(Stored items)
┄┄┄┄┄┄┄┄┄┄
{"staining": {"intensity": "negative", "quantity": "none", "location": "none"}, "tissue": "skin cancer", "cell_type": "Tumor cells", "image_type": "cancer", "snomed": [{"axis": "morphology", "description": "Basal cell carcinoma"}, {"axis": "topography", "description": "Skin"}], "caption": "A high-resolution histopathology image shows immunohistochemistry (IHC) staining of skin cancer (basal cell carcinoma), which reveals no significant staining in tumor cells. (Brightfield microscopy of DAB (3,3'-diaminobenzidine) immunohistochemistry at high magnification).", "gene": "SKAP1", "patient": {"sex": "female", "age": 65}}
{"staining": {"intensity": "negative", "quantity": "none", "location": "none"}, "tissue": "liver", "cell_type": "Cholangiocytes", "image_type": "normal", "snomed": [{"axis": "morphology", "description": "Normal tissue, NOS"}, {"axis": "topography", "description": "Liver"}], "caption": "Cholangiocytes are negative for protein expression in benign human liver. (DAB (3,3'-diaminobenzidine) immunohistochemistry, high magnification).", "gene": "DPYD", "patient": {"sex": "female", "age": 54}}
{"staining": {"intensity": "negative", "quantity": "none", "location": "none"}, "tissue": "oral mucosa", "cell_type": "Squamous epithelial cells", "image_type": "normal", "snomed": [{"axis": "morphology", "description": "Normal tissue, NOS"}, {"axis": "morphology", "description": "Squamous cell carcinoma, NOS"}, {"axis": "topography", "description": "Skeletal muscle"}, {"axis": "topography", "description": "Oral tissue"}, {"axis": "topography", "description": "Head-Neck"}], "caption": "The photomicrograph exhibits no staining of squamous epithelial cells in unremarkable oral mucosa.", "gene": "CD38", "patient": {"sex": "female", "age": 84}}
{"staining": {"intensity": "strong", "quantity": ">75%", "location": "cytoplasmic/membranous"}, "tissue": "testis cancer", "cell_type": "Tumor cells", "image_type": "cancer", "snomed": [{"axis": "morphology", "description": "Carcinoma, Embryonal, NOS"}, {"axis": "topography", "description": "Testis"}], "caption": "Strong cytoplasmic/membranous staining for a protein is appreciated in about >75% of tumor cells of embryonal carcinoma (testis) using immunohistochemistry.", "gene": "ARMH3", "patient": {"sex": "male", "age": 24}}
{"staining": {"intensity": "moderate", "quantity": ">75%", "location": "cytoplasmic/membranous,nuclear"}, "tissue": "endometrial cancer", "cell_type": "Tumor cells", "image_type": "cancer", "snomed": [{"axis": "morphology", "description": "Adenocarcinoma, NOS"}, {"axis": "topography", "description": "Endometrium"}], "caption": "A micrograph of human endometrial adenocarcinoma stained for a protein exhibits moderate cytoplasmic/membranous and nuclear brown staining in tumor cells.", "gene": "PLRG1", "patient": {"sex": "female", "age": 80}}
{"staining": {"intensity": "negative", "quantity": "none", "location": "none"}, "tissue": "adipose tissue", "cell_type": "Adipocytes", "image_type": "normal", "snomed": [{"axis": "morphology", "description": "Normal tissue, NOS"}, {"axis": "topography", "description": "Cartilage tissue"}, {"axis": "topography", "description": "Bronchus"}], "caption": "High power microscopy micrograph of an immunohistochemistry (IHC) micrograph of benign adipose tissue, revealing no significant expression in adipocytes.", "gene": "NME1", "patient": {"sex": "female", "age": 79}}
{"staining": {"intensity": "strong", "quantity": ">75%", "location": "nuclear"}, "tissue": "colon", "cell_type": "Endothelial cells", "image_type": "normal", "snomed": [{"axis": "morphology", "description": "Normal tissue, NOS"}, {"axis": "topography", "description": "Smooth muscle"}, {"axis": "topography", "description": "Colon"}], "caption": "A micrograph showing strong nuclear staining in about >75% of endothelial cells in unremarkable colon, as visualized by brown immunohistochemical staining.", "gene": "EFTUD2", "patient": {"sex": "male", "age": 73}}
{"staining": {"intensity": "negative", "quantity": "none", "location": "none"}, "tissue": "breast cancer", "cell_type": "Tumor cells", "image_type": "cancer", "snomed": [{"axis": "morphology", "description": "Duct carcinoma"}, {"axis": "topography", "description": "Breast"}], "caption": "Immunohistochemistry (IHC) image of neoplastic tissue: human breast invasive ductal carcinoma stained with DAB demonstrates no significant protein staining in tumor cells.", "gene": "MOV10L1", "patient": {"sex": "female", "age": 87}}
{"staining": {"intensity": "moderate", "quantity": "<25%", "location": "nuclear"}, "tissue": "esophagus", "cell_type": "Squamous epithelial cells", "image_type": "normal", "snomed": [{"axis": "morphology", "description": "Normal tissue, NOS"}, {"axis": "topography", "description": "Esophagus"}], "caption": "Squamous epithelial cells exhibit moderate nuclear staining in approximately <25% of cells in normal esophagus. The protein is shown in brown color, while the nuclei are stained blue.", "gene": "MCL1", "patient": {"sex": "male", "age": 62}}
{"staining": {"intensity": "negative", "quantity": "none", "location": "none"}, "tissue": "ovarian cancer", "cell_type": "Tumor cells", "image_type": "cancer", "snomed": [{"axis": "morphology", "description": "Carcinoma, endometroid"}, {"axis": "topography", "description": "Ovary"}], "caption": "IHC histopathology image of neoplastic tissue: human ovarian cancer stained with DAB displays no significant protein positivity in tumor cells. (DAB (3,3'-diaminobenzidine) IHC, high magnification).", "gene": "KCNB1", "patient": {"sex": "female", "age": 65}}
┄┄┄┄┄┄┄┄┄┄
● **DIRECTIONS**:
Write each line of the data above out again without altering a word.

● **OUTPUT FOR THIS EXERCISE**:
{"staining": {"intensity": "negative", "quantity": "none", "location": "none"}, "tissue": "skin cancer", "cell_type": "Tumor cells", "image_type": "cancer", "snomed": [{"axis": "morphology", "description": "Basal cell carcinoma"}, {"axis": "topography", "description": "Skin"}], "caption": "A high-resolution histopathology image shows immunohistochemistry (IHC) staining of skin cancer (basal cell carcinoma), which reveals no significant staining in tumor cells. (Brightfield microscopy of DAB (3,3'-diaminobenzidine) immunohistochemistry at high magnification).", "gene": "SKAP1", "patient": {"sex": "female", "age": 65}}
{"staining": {"intensity": "negative", "quantity": "none", "location": "none"}, "tissue": "liver", "cell_type": "Cholangiocytes", "image_type": "normal", "snomed": [{"axis": "morphology", "description": "Normal tissue, NOS"}, {"axis": "topography", "description": "Liver"}], "caption": "Cholangiocytes are negative for protein expression in benign human liver. (DAB (3,3'-diaminobenzidine) immunohistochemistry, high magnification).", "gene": "DPYD", "patient": {"sex": "female", "age": 54}}
{"staining": {"intensity": "negative", "quantity": "none", "location": "none"}, "tissue": "oral mucosa", "cell_type": "Squamous epithelial cells", "image_type": "normal", "snomed": [{"axis": "morphology", "description": "Normal tissue, NOS"}, {"axis": "morphology", "description": "Squamous cell carcinoma, NOS"}, {"axis": "topography", "description": "Skeletal muscle"}, {"axis": "topography", "description": "Oral tissue"}, {"axis": "topography", "description": "Head-Neck"}], "caption": "The photomicrograph exhibits no staining of squamous epithelial cells in unremarkable oral mucosa.", "gene": "CD38", "patient": {"sex": "female", "age": 84}}
{"staining": {"intensity": "strong", "quantity": ">75%", "location": "cytoplasmic/membranous"}, "tissue": "testis cancer", "cell_type": "Tumor cells", "image_type": "cancer", "snomed": [{"axis": "morphology", "description": "Carcinoma, Embryonal, NOS"}, {"axis": "topography", "description": "Testis"}], "caption": "Strong cytoplasmic/membranous staining for a protein is appreciated in about >75% of tumor cells of embryonal carcinoma (testis) using immunohistochemistry.", "gene": "ARMH3", "patient": {"sex": "male", "age": 24}}
{"staining": {"intensity": "moderate", "quantity": ">75%", "location": "cytoplasmic/membranous,nuclear"}, "tissue": "endometrial cancer", "cell_type": "Tumor cells", "image_type": "cancer", "snomed": [{"axis": "morphology", "description": "Adenocarcinoma, NOS"}, {"axis": "topography", "description": "Endometrium"}], "caption": "A micrograph of human endometrial adenocarcinoma stained for a protein exhibits moderate cytoplasmic/membranous and nuclear brown staining in tumor cells.", "gene": "PLRG1", "patient": {"sex": "female", "age": 80}}
{"staining": {"intensity": "negative", "quantity": "none", "location": "none"}, "tissue": "adipose tissue", "cell_type": "Adipocytes", "image_type": "normal", "snomed": [{"axis": "morphology", "description": "Normal tissue, NOS"}, {"axis": "topography", "description": "Cartilage tissue"}, {"axis": "topography", "description": "Bronchus"}], "caption": "High power microscopy micrograph of an immunohistochemistry (IHC) micrograph of benign adipose tissue, revealing no significant expression in adipocytes.", "gene": "NME1", "patient": {"sex": "female", "age": 79}}
{"staining": {"intensity": "strong", "quantity": ">75%", "location": "nuclear"}, "tissue": "colon", "cell_type": "Endothelial cells", "image_type": "normal", "snomed": [{"axis": "morphology", "description": "Normal tissue, NOS"}, {"axis": "topography", "description": "Smooth muscle"}, {"axis": "topography", "description": "Colon"}], "caption": "A micrograph showing strong nuclear staining in about >75% of endothelial cells in unremarkable colon, as visualized by brown immunohistochemical staining.", "gene": "EFTUD2", "patient": {"sex": "male", "age": 73}}
{"staining": {"intensity": "negative", "quantity": "none", "location": "none"}, "tissue": "breast cancer", "cell_type": "Tumor cells", "image_type": "cancer", "snomed": [{"axis": "morphology", "description": "Duct carcinoma"}, {"axis": "topography", "description": "Breast"}], "caption": "Immunohistochemistry (IHC) image of neoplastic tissue: human breast invasive ductal carcinoma stained with DAB demonstrates no significant protein staining in tumor cells.", "gene": "MOV10L1", "patient": {"sex": "female", "age": 87}}
{"staining": {"intensity": "moderate", "quantity": "<25%", "location": "nuclear"}, "tissue": "esophagus", "cell_type": "Squamous epithelial cells", "image_type": "normal", "snomed": [{"axis": "morphology", "description": "Normal tissue, NOS"}, {"axis": "topography", "description": "Esophagus"}], "caption": "Squamous epithelial cells exhibit moderate nuclear staining in approximately <25% of cells in normal esophagus. The protein is shown in brown color, while the nuclei are stained blue.", "gene": "MCL1", "patient": {"sex": "male", "age": 62}}
{"staining": {"intensity": "negative", "quantity": "none", "location": "none"}, "tissue": "ovarian cancer", "cell_type": "Tumor cells", "image_type": "cancer", "snomed": [{"axis": "morphology", "description": "Carcinoma, endometroid"}, {"axis": "topography", "description": "Ovary"}], "caption": "IHC histopathology image of neoplastic tissue: human ovarian cancer stained with DAB displays no significant protein positivity in tumor cells. (DAB (3,3'-diaminobenzidine) IHC, high magnification).", "gene": "KCNB1", "patient": {"sex": "female", "age": 65}}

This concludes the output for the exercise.